** Opening SOURCE PASSAGE block **
Secretary of State of Vermont
- In office 1778–1781
- Preceded by: Thomas Chandler Jr.
- Succeeded by: Micah Townshend

Personal details
- Born: September 11, 1753 Hardwick, Massachusetts, Province of Massachusetts Bay
- Died: October 26, 1803 (aged 50) New York City, New York, U.S.
- Party: Anti-Federalist Democratic-Republican
- Spouse(s): Margaret Dewey Elizabeth "Betsey" Broome
- Children: 10
- Relatives: David Fay (brother) Jonas Fay (brother) Theodore Sedgwick Fay (grandson)
- Occupation: Farmer Merchant

Military service
- Allegiance: Vermont Republic United States
- Service: Vermont Militia
- Years of service: 1777–1794
- Rank: Colonel
- Commands: 2nd Regiment, Vermont Militia
- Wars: American Revolutionary War

= Joseph Fay (politician) =

American politician

Joseph Fay (September 11, 1753 – October 26, 1803) was an American politician, militia officer, and businessman who served as Secretary of State of Vermont and was one of its principal founders.

==Biography==
Joseph Fay was born in Hardwick, Massachusetts on September 11, 1753, the son of Stephen Fay and Ruth Child. In 1766, the Fays moved to Bennington, Vermont, where Stephen Fay owned and operated the Catamount Tavern and became a leader of the Green Mountain Boys. The Green Mountain Boys were originally organized to resist attempts by the government of New York to exert control over Vermont, including forcing the original white settlers, who had purchased land grants from New Hampshire, to purchase confirming titles from New York.

During the American Revolution the residents of Vermont sided with the new United States; Fay served as Secretary of the Vermont Council of Safety from 1777 to 1778 and Council of State from 1778 to 1784. He also served as Secretary of State from 1778 to 1781. Fay served in the 2nd Regiment of Vermont Militia, and eventually commanded the regiment with the rank of colonel. His father, four of his six brothers, and he took part in the Battle of Bennington; Fay's brother John was the battle's first casualty. In 1780, Fay was appointed an assistant commissary, responsible for procuring, storing, and transporting food and other supplies for the military.

In 1781 and 1782, Fay and Ira Allen negotiated with the British government in Canada on the subject of exchanging British prisoners held in Skenesborough. He was also involved with Ira and Ethan Allen in the Haldimand negotiations, which on the surface involved the government of Vermont possibly joining the British empire, but were likely designed to prevent the British in Canada from invading Vermont during the Revolution.

Fay owned a farm and served as Bennington's postmaster; the post office was located in his house. In 1791, Thomas Jefferson and James Madison conducted a tour of the northern states which was partly for botanical exploration and partly for political organizing; they talked extensively with Fay, who was becoming recognized as an adherent of what became the Anti-Federalist Party, also called the Jeffersonians, and later the Democratic-Republicans. Fay later sent Jefferson maple tree seeds, and they maintained a long correspondence that covered farming, botany, and politics, in addition to other topics.
** Closing SOURCE PASSAGE block **
** Opening SUPPLIED DATA block **
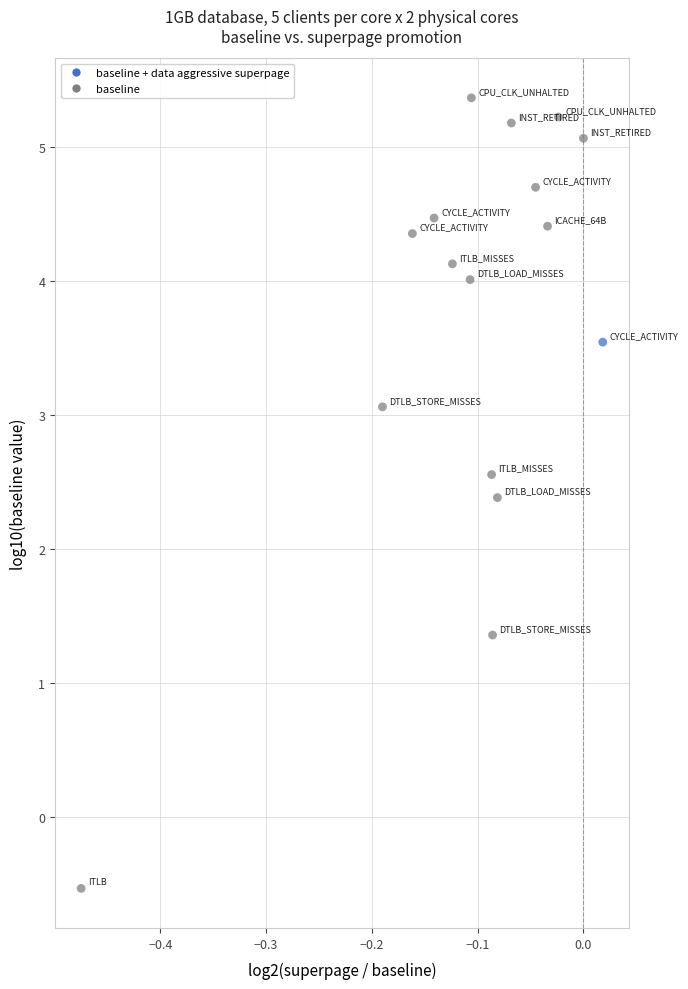

What Y value in the scatter plot is closest to 2?

2.4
** Closing SUPPLIED DATA block **
From the Joseph Fay article above, write out word for word the passage running from "Military service" to "its principal founders.".

Military service
- Allegiance: Vermont Republic United States
- Service: Vermont Militia
- Years of service: 1777–1794
- Rank: Colonel
- Commands: 2nd Regiment, Vermont Militia
- Wars: American Revolutionary War

= Joseph Fay (politician) =

American politician

Joseph Fay (September 11, 1753 – October 26, 1803) was an American politician, militia officer, and businessman who served as Secretary of State of Vermont and was one of its principal founders.